Box Ox Moving Company became a “poster child” for The Compassion Games when they took it upon themselves to do daily acts of kindness after reading about Compassion Fayetteville on Facebook in February.

“They orchestrated their own movement, and I just thought that was so neat,” Williams said.

Their acts included taping free bags of popcorn to Redbox machines for people to take home with them, donating old frisbees to dog parks, leaving a $5 giftcard for gas at Walmart (which the guy who got it jumped up and down when he saw it) and adding change to expired parking meters downtown.

“It’s the little things like that can make someone’s day,” said Cobi Cogbill, co-owner of Box Ox Moving Company. “You wouldn’t think an extra .25 cents would do much, but it makes some people feel like they won the lottery. We wanted to make it where everybody could realize that you don’t have to put in a lot of money or time to do these things and anybody can do it anytime, anywhere.”

The company has already completed the first leg of compassionate acts for the Compassion Relays, which are mini-movements that lead up to The Compassion Games.

“I think it’s awesome. I think that’s what we need the way things are today,” Cogbill said. “I think it makes us a much more attractive community, and that’s what we want, more people to come celebrate this community with us.”

Several sponsors of Compassion Fayetteville including Adventure Subaru, Ozark Literacy Council, Northwest Arkansas Center For Equality, and Terra Studios have been called upon to carry out service projects.

CompassionFayettevilleTo report an act of kindness witnessed or completed by yourself, go online to report the act athttps://compassiongames.crowdmap.com/reports/submit.
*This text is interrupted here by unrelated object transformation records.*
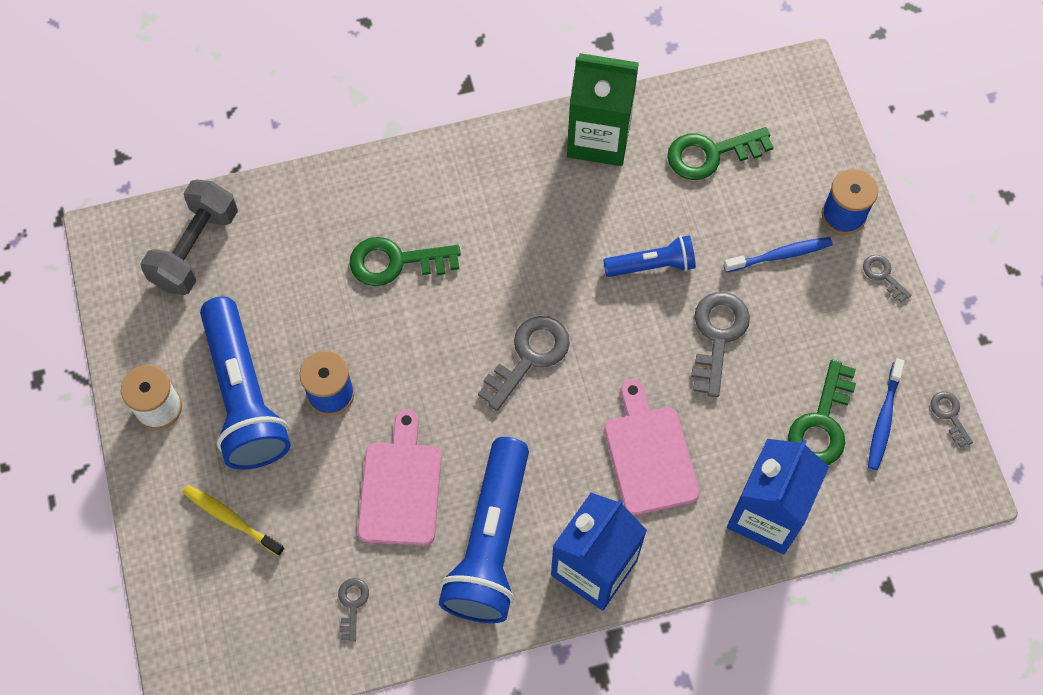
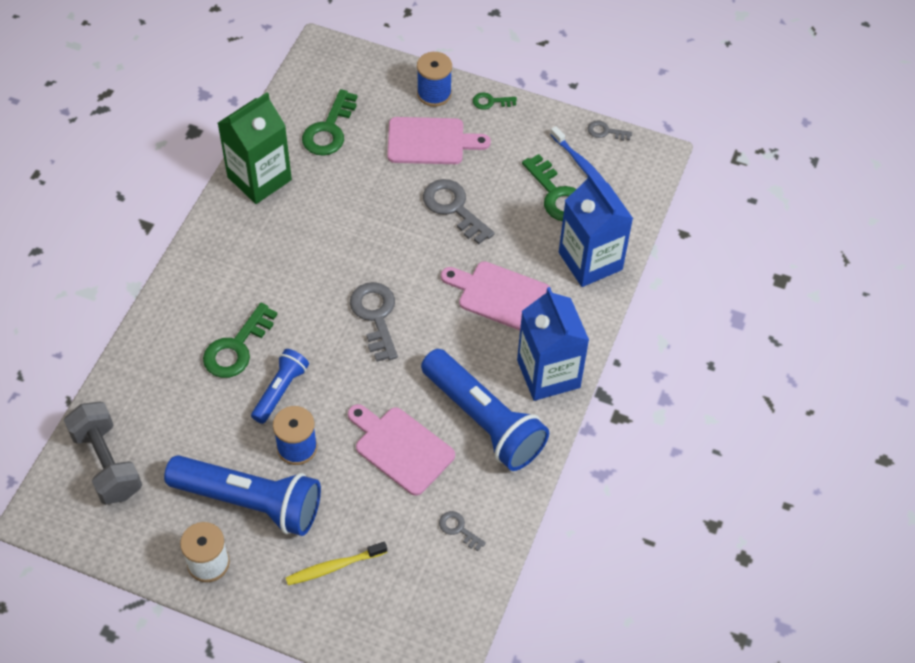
camera: 55 degrees left, 10 degrees down
blue flashlight [603,235,696,277] -> blue flashlight moved to [251,349,309,424]
blue toothbrush [724,237,833,272] -> pink cutting board [387,117,491,164]
grey key [863,255,912,303] -> green key [473,92,517,110]

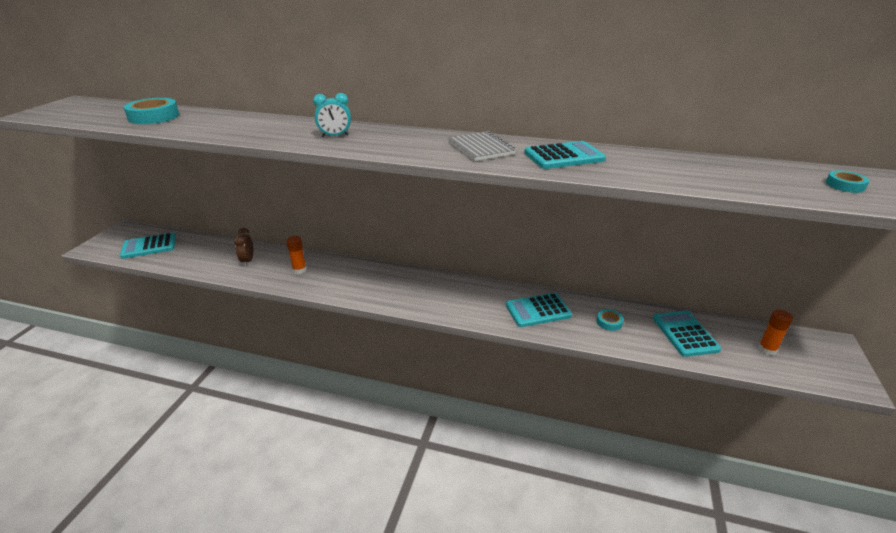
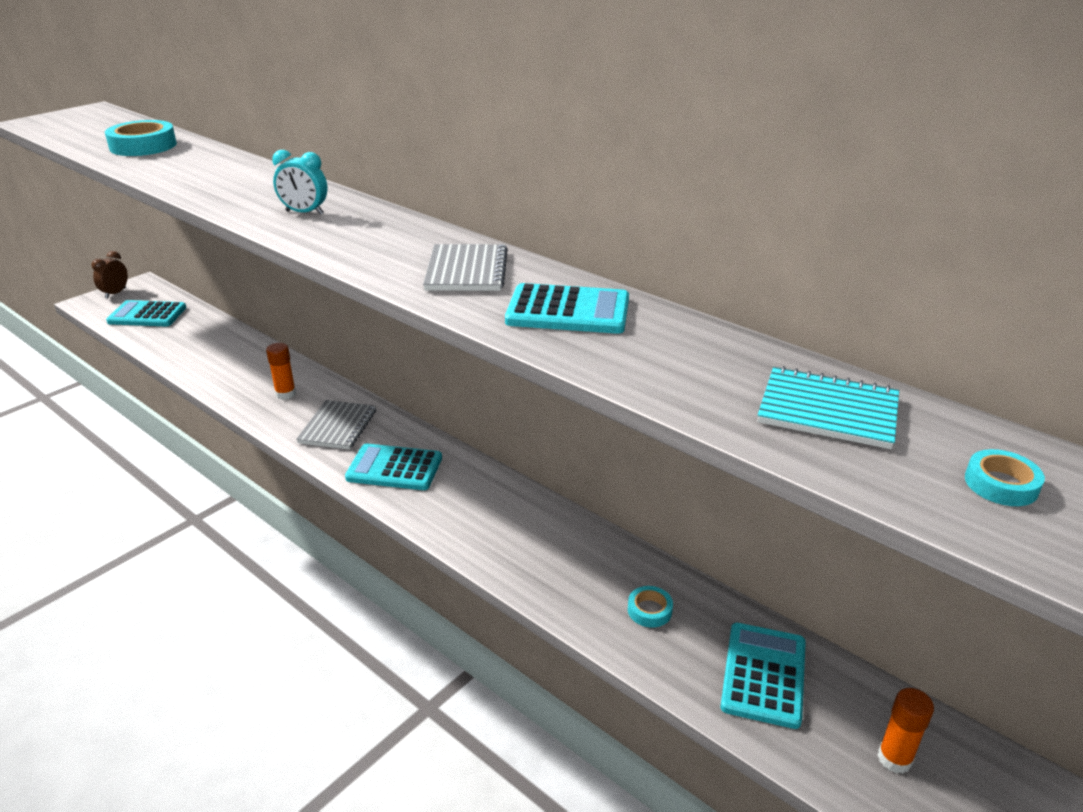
camera: 25 degrees right, 0 degrees up
brown clock [234,228,253,266] -> brown clock moved to [92,251,128,299]
turquoise calculator [506,293,572,327] -> turquoise calculator moved to [345,443,442,490]
none -> grey notebook [296,400,376,450]
none -> turquoise notebook [757,366,899,449]

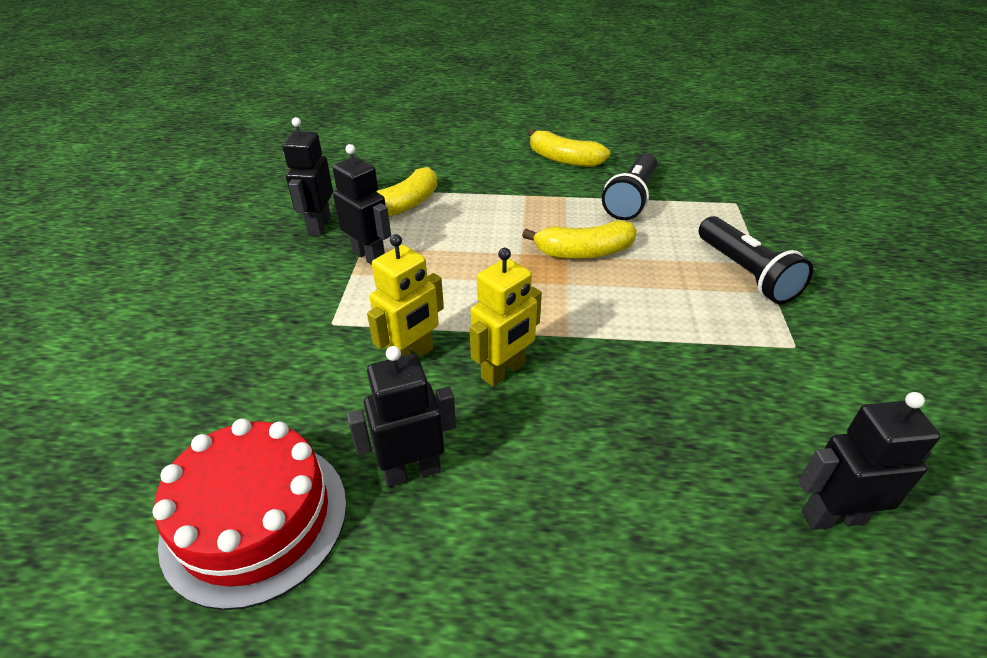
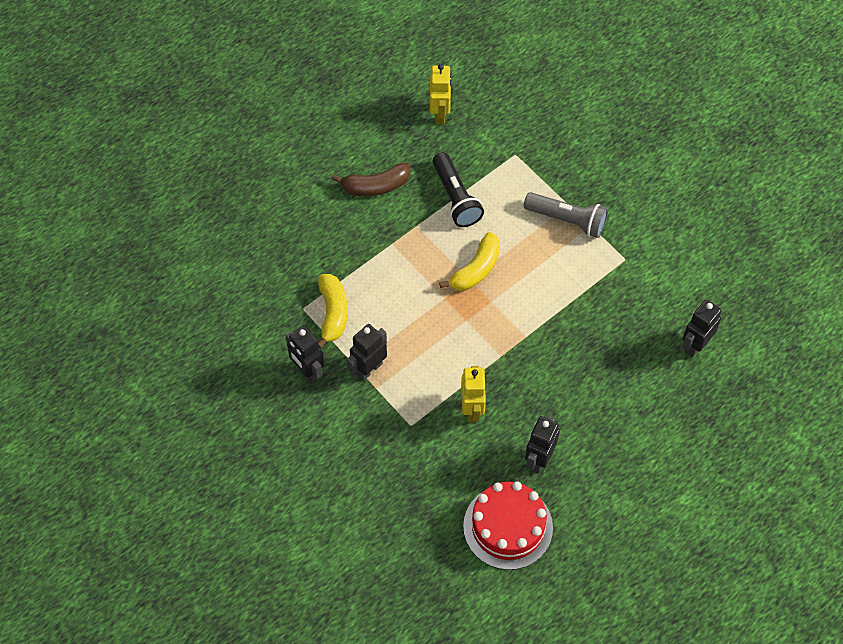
camera: 45 degrees left, 20 degrees up
black robot [332,144,391,265] -> black robot turned 45 degrees counterclockwise [347,324,387,381]
yellow robot [470,248,542,387] -> yellow robot moved to [430,64,452,124]
yellow banana [528,129,610,167] -> brown banana [332,163,411,196]
black flashlight [699,216,813,304] -> grey flashlight [524,192,608,238]

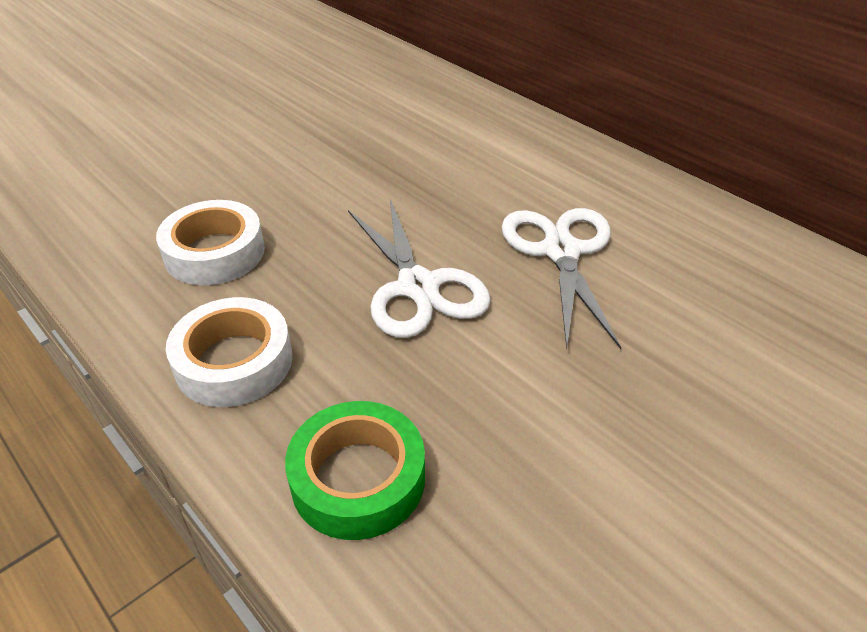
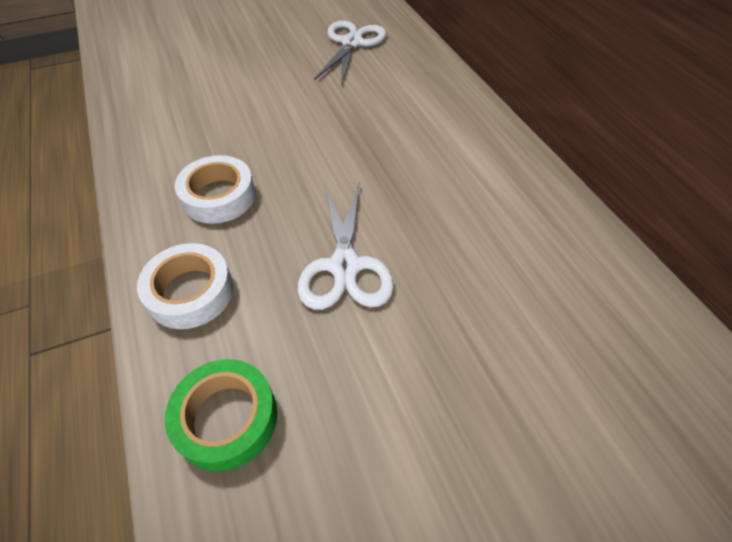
camera: 20 degrees right, 10 degrees up
white scissors [502,208,621,349] -> white scissors moved to [314,20,386,86]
Also, be sure to “like” Compassion Fayetteville on Facebook to follow the events planned for the week.

Throughout the week, there will be a “Canpassion” food drive, brought on by a joint effort of the City of Fayetteville and Compassion Fayetteville. Canned foods can be dropped off at Fayetteville Public Library lobby and the lobby of City Hall. The food collected will go to local food banks, such as Feed Fayetteville, to feed the hungry.

On Wednesday, Sept. 17, Williams — a licensed counselor — will host a self-compassion session at the OMNI Center in Fayetteville for developing empathy for oneself.

On the final day, Sunday, Sept. 21, there will be the All Children’s Fair at Walker Park from 12:30 p.m. to 4:30 p.m. At the fair will be children’s activities, food, music featuring Jules Taylor with Shaky Bugs, Adam Cox, Papa Rap, and Candy Lee, and speakers with information about the children on the border issue, Harris said. The event is sponsored by the Coalition to Stand with All the Children.

Compassion Games International is a year-round non-profit initiative that is sponsored by the Compassionate Action Network. The Compassion Games came about from a community challenge issued in 2012 from Mayor Greg Fischer of Louisville, Ky., to Seattle, Wash., to see who could have a more compassionate city while also helping each other.

Fischer challenged his city to do 50,000 acts of compassion, and ended up with 90,000 acts by the end of the week. As a result, he declared Louisville “The Most Compassionate City in the World.”

In response to the challenge, the “Compassion Games” and “coopetition” (cooperative competition) was born. In a few short years, the Games have engaged cities, community groups, families and individuals in several countries. There are now more than 130 teams, or community groups, who have signed up to participate as well as 30 cities internationally.

The Four First Principles of Compassion

1. To cultivate a dispostion of loving-kindness and respect in ourselves.

2. To exhibit that in how we approach each human we interact with.

3. To commit to the services of others — in our neighborhood, in our country, and even across the world

4. To adopt an open-mindedness and generative, generous spirit that leads to creatitivy to soliving the world’s challenges.